(Scene geometry reasoning data)
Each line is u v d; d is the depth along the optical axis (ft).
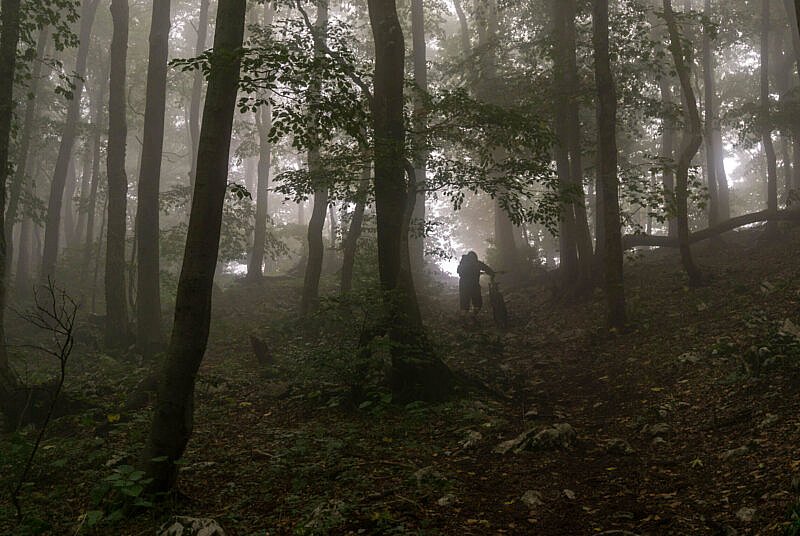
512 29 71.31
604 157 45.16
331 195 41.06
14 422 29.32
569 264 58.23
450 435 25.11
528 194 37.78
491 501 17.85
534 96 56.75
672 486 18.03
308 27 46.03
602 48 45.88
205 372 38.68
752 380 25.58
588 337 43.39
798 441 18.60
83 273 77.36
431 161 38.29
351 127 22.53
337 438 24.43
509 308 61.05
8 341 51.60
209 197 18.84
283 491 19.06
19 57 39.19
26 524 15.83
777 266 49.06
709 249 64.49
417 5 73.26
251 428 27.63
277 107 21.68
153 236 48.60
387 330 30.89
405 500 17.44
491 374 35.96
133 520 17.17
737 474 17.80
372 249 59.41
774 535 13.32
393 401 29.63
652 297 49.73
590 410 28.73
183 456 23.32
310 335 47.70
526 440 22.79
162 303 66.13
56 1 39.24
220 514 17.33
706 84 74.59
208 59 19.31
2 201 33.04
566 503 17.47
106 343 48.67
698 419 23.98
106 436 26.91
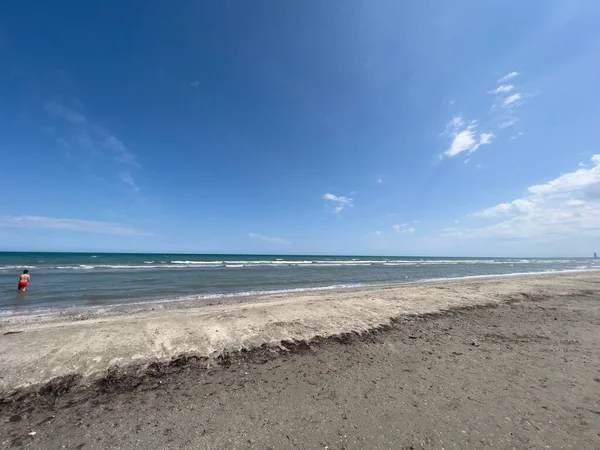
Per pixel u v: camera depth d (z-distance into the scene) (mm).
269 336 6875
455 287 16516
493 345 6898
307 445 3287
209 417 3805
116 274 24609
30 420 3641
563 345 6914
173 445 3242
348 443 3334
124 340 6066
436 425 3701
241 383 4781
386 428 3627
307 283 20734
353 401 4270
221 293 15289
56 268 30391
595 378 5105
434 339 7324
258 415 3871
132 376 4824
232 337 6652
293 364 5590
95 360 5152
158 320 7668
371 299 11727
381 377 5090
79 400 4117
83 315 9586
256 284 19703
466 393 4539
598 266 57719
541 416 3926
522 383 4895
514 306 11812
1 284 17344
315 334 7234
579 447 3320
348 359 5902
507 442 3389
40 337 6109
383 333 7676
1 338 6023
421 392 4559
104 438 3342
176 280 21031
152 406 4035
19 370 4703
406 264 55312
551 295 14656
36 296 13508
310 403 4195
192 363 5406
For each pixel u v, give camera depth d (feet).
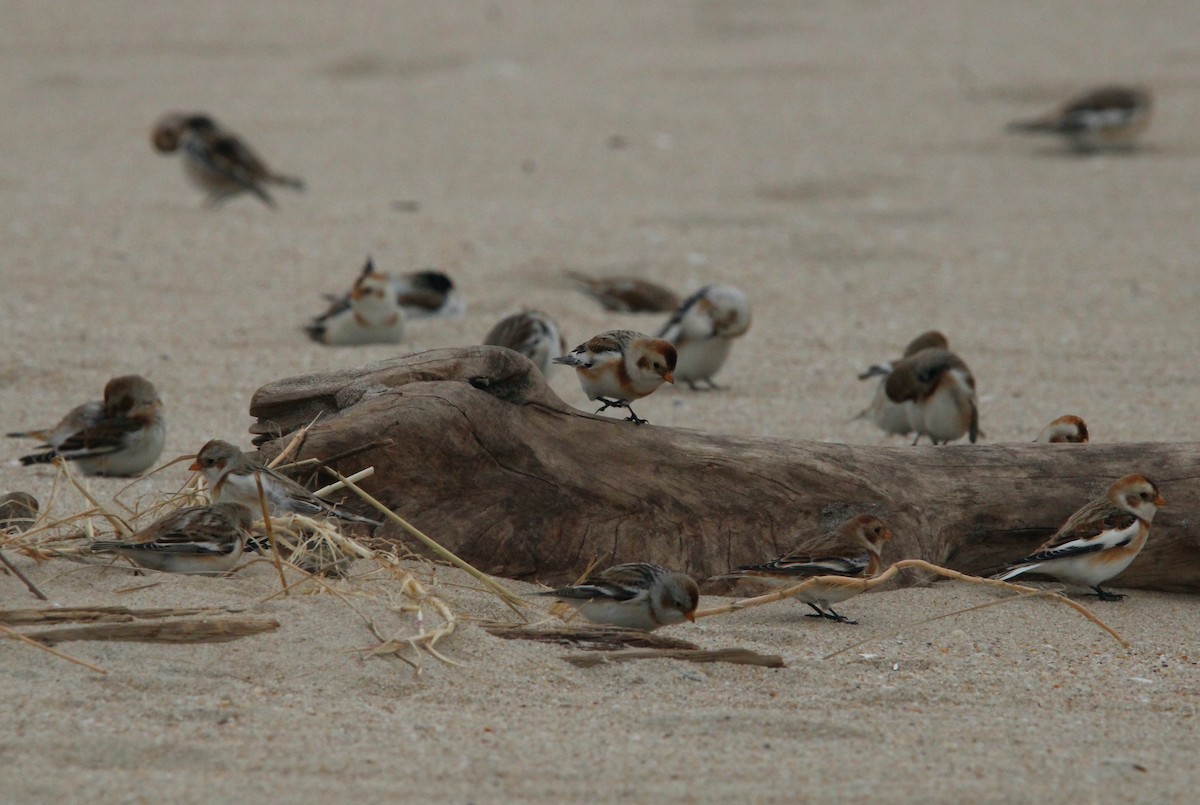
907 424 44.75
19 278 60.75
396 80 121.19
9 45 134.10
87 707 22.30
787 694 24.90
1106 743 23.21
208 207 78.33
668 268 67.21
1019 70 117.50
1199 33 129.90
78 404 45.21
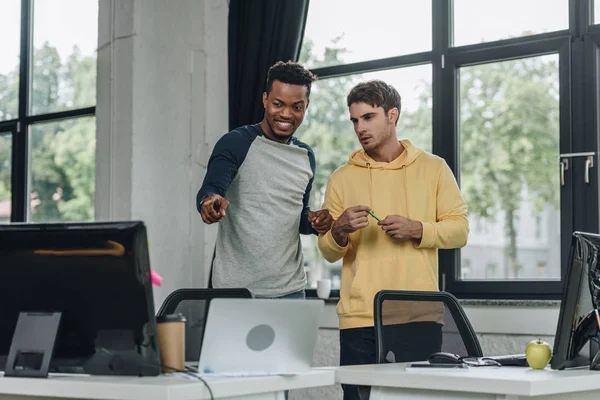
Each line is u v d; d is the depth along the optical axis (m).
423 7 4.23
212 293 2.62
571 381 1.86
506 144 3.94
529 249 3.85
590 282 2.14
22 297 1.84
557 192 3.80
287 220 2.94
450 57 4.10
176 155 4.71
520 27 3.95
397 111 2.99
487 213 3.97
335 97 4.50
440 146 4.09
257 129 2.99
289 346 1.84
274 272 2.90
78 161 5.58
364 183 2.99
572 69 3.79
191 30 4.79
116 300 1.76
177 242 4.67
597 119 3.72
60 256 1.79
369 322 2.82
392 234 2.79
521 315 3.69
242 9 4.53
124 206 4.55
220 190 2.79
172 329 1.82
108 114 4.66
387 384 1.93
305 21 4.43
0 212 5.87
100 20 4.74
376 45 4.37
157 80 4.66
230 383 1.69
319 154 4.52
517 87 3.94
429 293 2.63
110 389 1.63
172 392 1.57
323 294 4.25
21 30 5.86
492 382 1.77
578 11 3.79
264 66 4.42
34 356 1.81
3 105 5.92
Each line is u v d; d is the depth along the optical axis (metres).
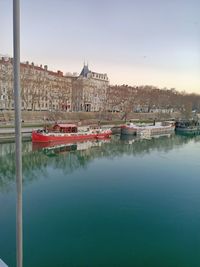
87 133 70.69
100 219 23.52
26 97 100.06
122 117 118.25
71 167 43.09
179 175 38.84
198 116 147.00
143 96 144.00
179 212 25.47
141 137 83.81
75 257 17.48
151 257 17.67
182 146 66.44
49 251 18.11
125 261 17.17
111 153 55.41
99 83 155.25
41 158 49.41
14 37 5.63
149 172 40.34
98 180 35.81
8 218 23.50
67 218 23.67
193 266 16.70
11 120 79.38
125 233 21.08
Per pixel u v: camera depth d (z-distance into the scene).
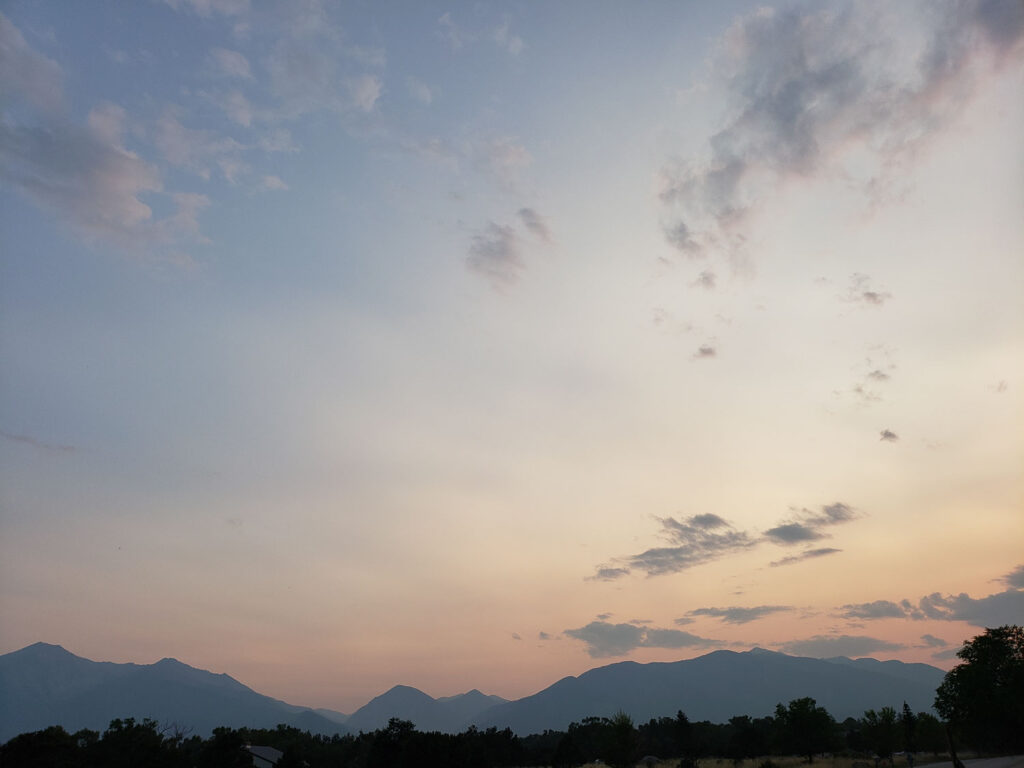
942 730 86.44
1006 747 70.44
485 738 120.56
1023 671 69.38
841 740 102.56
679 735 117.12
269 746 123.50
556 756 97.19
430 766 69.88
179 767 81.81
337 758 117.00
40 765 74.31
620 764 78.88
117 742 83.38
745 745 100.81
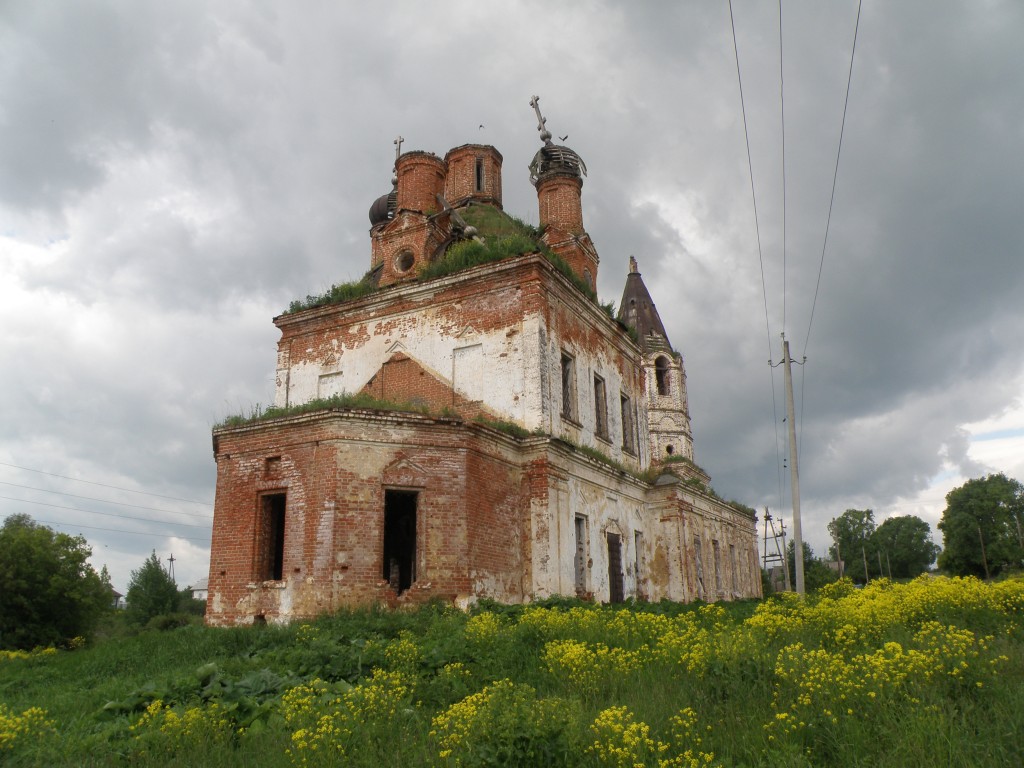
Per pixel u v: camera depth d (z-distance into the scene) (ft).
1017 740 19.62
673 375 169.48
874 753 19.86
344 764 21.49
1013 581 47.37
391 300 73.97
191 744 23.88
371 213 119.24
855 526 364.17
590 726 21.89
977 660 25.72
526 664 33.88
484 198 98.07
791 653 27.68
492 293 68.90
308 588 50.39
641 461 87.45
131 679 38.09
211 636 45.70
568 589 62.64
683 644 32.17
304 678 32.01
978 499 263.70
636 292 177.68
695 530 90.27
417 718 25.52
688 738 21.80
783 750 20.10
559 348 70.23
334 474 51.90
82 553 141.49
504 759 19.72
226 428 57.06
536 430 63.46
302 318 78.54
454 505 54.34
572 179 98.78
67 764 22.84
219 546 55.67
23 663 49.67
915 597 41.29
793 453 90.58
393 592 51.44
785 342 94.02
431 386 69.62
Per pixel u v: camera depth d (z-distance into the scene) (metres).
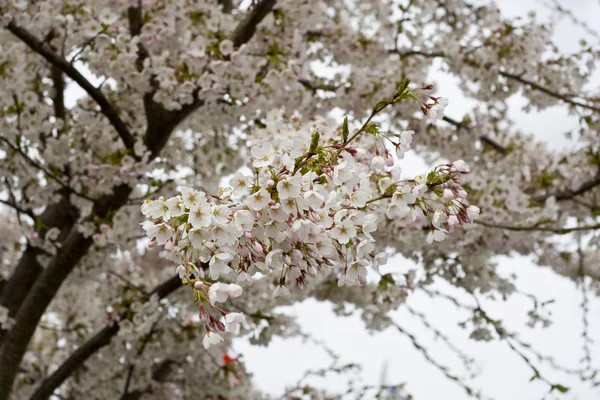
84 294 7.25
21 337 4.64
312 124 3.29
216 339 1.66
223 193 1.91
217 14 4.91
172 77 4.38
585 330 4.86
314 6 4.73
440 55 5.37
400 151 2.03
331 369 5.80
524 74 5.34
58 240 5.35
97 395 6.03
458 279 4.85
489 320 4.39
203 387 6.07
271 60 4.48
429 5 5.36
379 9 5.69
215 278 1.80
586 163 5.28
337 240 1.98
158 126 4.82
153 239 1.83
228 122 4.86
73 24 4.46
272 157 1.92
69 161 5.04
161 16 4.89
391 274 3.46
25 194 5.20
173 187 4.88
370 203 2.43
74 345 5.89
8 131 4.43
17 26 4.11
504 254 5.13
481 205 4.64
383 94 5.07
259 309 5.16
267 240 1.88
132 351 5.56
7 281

## [Instructions for the task]
Copy out all lines above holding "metres".

## [Answer to the exercise]
Each line is u v d; d is the depth along the optical axis (metres).
Per pixel u v: camera depth d (z-distance into the scene) (metres).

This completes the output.